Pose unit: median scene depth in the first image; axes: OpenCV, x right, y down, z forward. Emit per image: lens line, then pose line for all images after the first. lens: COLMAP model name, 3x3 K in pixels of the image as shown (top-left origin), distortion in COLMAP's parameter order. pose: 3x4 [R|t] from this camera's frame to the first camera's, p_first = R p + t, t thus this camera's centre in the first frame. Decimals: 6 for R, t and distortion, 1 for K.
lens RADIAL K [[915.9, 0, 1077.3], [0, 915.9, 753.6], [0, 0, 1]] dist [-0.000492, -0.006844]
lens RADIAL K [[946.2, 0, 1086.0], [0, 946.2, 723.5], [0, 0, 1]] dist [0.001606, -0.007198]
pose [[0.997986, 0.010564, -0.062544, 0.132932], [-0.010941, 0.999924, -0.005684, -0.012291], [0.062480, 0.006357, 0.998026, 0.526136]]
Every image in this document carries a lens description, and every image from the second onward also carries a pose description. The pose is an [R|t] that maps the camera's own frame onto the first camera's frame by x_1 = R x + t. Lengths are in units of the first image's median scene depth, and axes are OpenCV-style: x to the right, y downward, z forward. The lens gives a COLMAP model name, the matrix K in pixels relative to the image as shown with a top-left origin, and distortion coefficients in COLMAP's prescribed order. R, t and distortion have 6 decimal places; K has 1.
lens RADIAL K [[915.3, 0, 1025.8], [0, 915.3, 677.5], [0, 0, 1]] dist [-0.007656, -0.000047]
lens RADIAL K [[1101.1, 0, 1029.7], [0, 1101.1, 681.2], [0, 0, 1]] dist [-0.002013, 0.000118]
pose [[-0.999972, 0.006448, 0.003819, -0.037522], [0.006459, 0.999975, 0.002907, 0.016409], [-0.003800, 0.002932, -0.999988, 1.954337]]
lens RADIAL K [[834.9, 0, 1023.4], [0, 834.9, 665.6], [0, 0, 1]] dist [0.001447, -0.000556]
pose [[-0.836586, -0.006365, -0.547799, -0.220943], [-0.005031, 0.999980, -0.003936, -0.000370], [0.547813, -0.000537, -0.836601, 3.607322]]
--- --- ---
• Exercise description
All the records, from start to finish, are to be repeated exactly.

• Answer for the task
Pose unit: median scene depth in the first image; axes: OpenCV, x right, y down, z forward. Emit per image: lens line, then pose line for all images after the first. lens: COLMAP model name, 3x3 K in pixels of the image as shown (top-left origin), distortion in COLMAP's parameter order. pose: 3x4 [R|t] from this camera's frame to the first camera's, p_first = R p + t, t thus this camera's centre in the first frame. Decimals: 6 for R, t and distortion, 1 for K.
lens RADIAL K [[915.9, 0, 1077.3], [0, 915.9, 753.6], [0, 0, 1]] dist [-0.000492, -0.006844]
lens RADIAL K [[946.2, 0, 1086.0], [0, 946.2, 723.5], [0, 0, 1]] dist [0.001606, -0.007198]
pose [[0.997986, 0.010564, -0.062544, 0.132932], [-0.010941, 0.999924, -0.005684, -0.012291], [0.062480, 0.006357, 0.998026, 0.526136]]
Every image in this document carries a lens description, and every image from the second onward also carries a pose description. The pose is an [R|t] that maps the camera's own frame onto the first camera's frame by x_1 = R x + t. Lengths are in units of the first image's median scene depth, and axes are OpenCV-style: x to the right, y downward, z forward. The lens gives a COLMAP model name, the matrix K in pixels relative to the image as shown with a top-left origin, and distortion coefficients in COLMAP's prescribed order. R, t and distortion have 6 decimal places; K has 1.
lens RADIAL K [[915.3, 0, 1025.8], [0, 915.3, 677.5], [0, 0, 1]] dist [-0.007656, -0.000047]
lens RADIAL K [[1101.1, 0, 1029.7], [0, 1101.1, 681.2], [0, 0, 1]] dist [-0.002013, 0.000118]
pose [[-0.999972, 0.006448, 0.003819, -0.037522], [0.006459, 0.999975, 0.002907, 0.016409], [-0.003800, 0.002932, -0.999988, 1.954337]]
lens RADIAL K [[834.9, 0, 1023.4], [0, 834.9, 665.6], [0, 0, 1]] dist [0.001447, -0.000556]
pose [[-0.836586, -0.006365, -0.547799, -0.220943], [-0.005031, 0.999980, -0.003936, -0.000370], [0.547813, -0.000537, -0.836601, 3.607322]]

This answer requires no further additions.